"Sakin ol!Bir şey yok sadece rüyaydı.Ben yanındayım güvendesin."dedi Frank.
Benim gördüğüm rüyayı sende görseydin acaba güvendesin benim yanımda diye bilir miydin?
"Tamam ben iyiyim yardıma gerek yok.Sadece suradaki suyu uzatır mısın?"dedim.

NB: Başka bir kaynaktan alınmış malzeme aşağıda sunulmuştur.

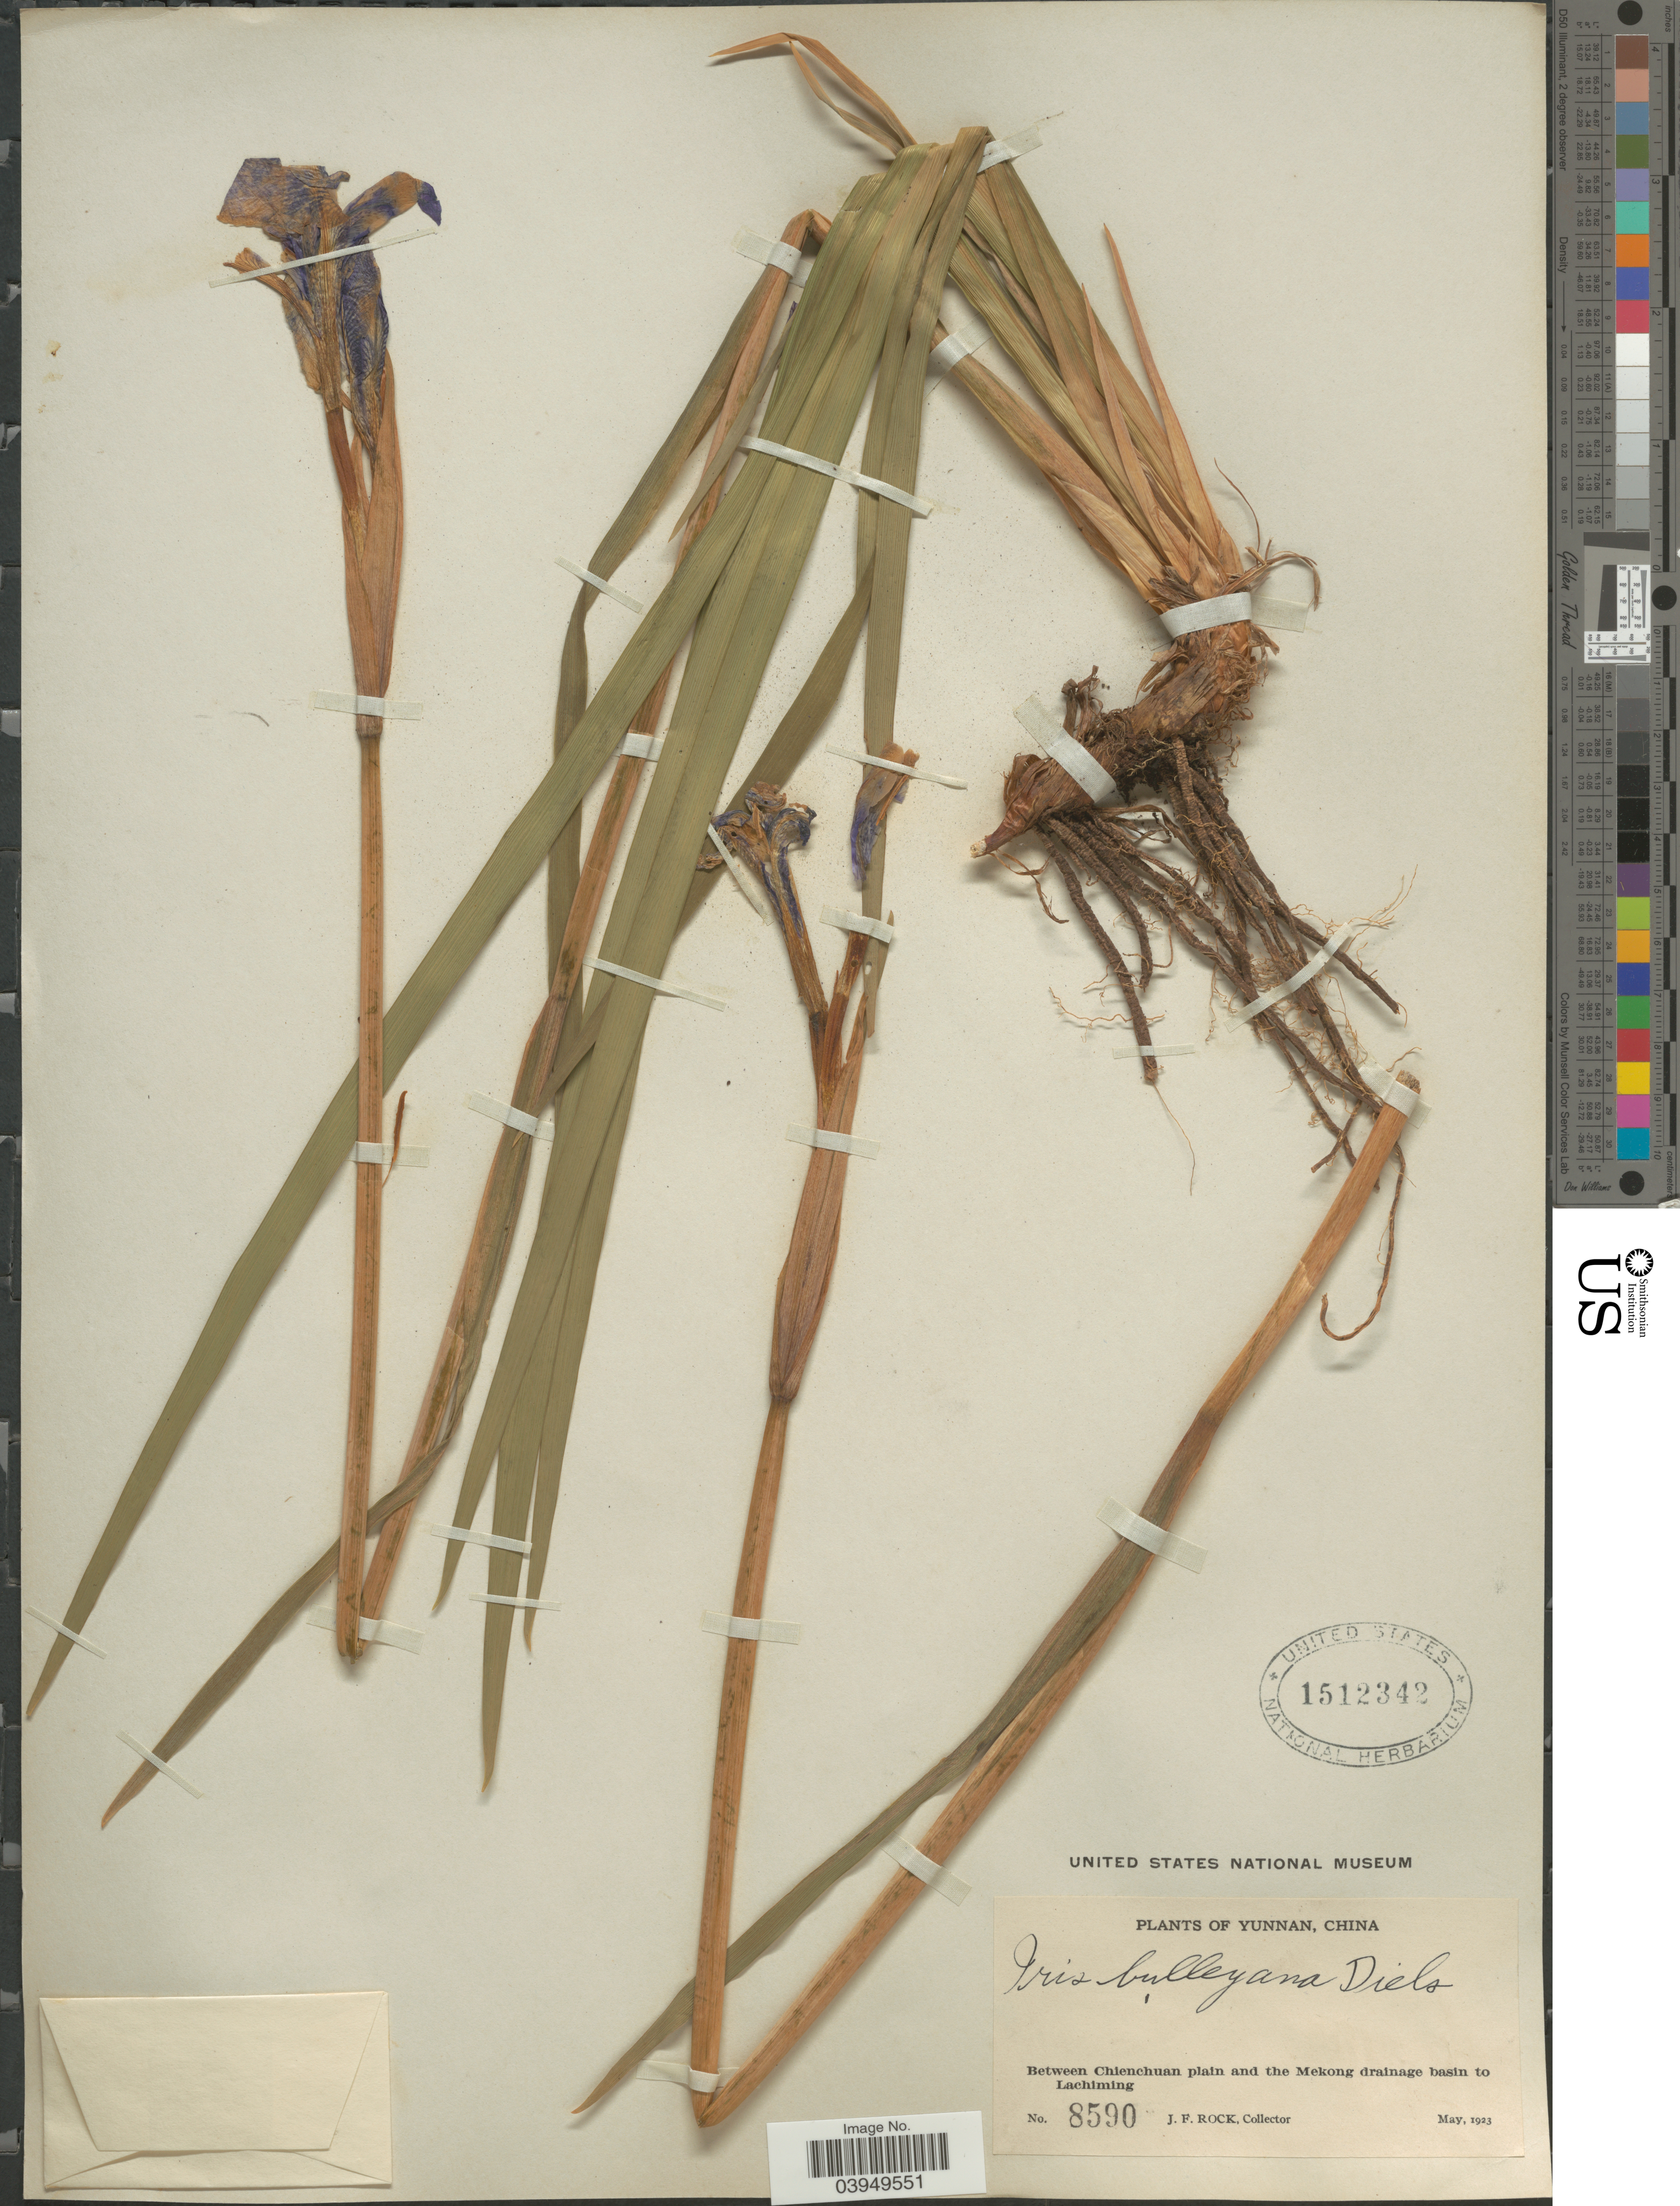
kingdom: Plantae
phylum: Tracheophyta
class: Liliopsida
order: Asparagales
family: Iridaceae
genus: Iris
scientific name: Iris bulleyana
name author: Dykes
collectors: J. Rock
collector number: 8590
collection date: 1923-05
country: China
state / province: Yunnan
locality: Between Chienchuan plain and the Mekong drainage basin to Lachiming.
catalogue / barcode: US 1512342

Frank bardağı bana uzattı ama bardağı aldığım gibi yatağın üstüne düşürdüm.Ellerim çok titriyordu.Dayanamayıp tekrar hüngür hüngür ağlamaya başladım.Frank bana daha yanaştı ve beni kolları arasına aldı.Bu sefer kaçmadım çünkü Frank bana Denny'i hatırlatıyordu.Şuan sanki bana Denny sarılıyordu.Bu sefer daha da fazla ağlamaya başladım.Şuan resmen çığlık atıyordum.Uzun bir süre Frankla birbirimize sarılarak öylece durduk.Bir süre sonra içeriye telaşlı bir şekilde Enboria ve Brutus girdi.Bizi sarılırken gördükleri için biraz duraksadılar.Yine de Franktan ayrılmadım.
Yanımıza geldiler.
"Burada neler oluyor?"dedi Enboria.
Ben hala çok feci bir şekilde ağlıyordum.Frankın tişörtü sırılsıklam olmuştu.Frank olayı anlattı.Ben onları hiç dinlemiyordum.Sonunda lavaboya gidip yüzümü yıkamaya karar verdim ama ayağa kalktığım anda etraf karardı.Duyduğum tek şey Frank'ın"LUCY!!!"diye telaşlı bir şekilde bağırışıydı.
~FRANK~
Lucy ayağa kalktı ve bir anda yere yığıldı.Tek yaptığım şey Lucy diye bağırmaktı.Hemen koşup Lucy'i kucağıma aldım ve revire götürmek için odadan hızlıca çıktım.Peşimden Enboria ve Brutus de koşarak geliyordu.Lucy kucağımda melek gibi uyuyordu.Umarım ona bir şey olmaz.Ondan hoşlanmıştım.Hem de çok.O çok tatlıydı.Biraz asi de olsa ona aşık olmuştum.Keşke onunla böyle bir yerde karşılaşmasaydık.Bembeyaz bir kapıdan hemen içeri girdim.Doktorlar Lucy'i kucağımdan aldılar ve odaya götürdüler.Bende içeriye girmeye çalıştım ama odaya sokmadılar ve kapıyı yüzüme kapattılar.kapının hemen yanındaki sandalyeye oturdum.Enboria ve Brutuste yanıma oturdukar.
"Sizin aranızda ne var?!!"diye bağırdı Enboria.
"Hiç bir şey ben sadece onun bağırdığını duydum ve onu teselli etmek için ona sarıldım hepsi bu."dedim.
"Öyle olsun zaten"dedi Enboria.Bu kadından hiç hoşlanmıyorum.
"Sanane açıklamak zorunda mıyım?"dedim.Biraz bozuldu.En azından sustu.Ben ona hesap vermek zorunda değilim.
Biraz sonra kapı açıldı ve doktor içeri girebileceğimizi söyledi.Brutus Lucy'e ne olduğunu sordu.
Doktor"Sadece sinir krizi çoğu haraç böyle bir baygınlık geçirir."dedi.
Tabiki geçirecek gerizekalı acaba sen ölümüne bir savaşa girişsen sinir krizi geçirmez misin?Hemen içeri girdim ve kapıyı kapattım.Lucy masum bir şekilde tavana bakıyordu.Ben içeri girince bana bakmaya başladı.
~LUCY~
Acaba bana ne oldu diye düşünürken içeri Frank girdi.Hızlıca yanıma geldi.
"Nasılsın?Nasıl hissediyorsun?"diye sordu.
Ben gülümsemeye çalışarak"Yavaş.Dah yeni kendine geldim.Üzerimde filler zıplıyor sanki."dedim.
Frank bana gülümseyerek baktı ve şaçlarımı okşamaya başladı.Bu çocuğun amacı neydi.Tamam ondan biraz hoşlanmıştım bu doğru ama bunu yapmamalıydı beni kendine bağlamamalıydı.Biz 2 gün sora ölümüne bir savaş vericektik birbirimize bağlanamazdık.
"Lucy bunu artık sana söylemeliyim.Sana söylemeden ölmek istemiyorum.Bana kızıcaksın.Benden nefret ediceksin ama yinede söyliycem.Şey ben senden hoşlanıyorum."dedi ve koşarak dışarı çıktı.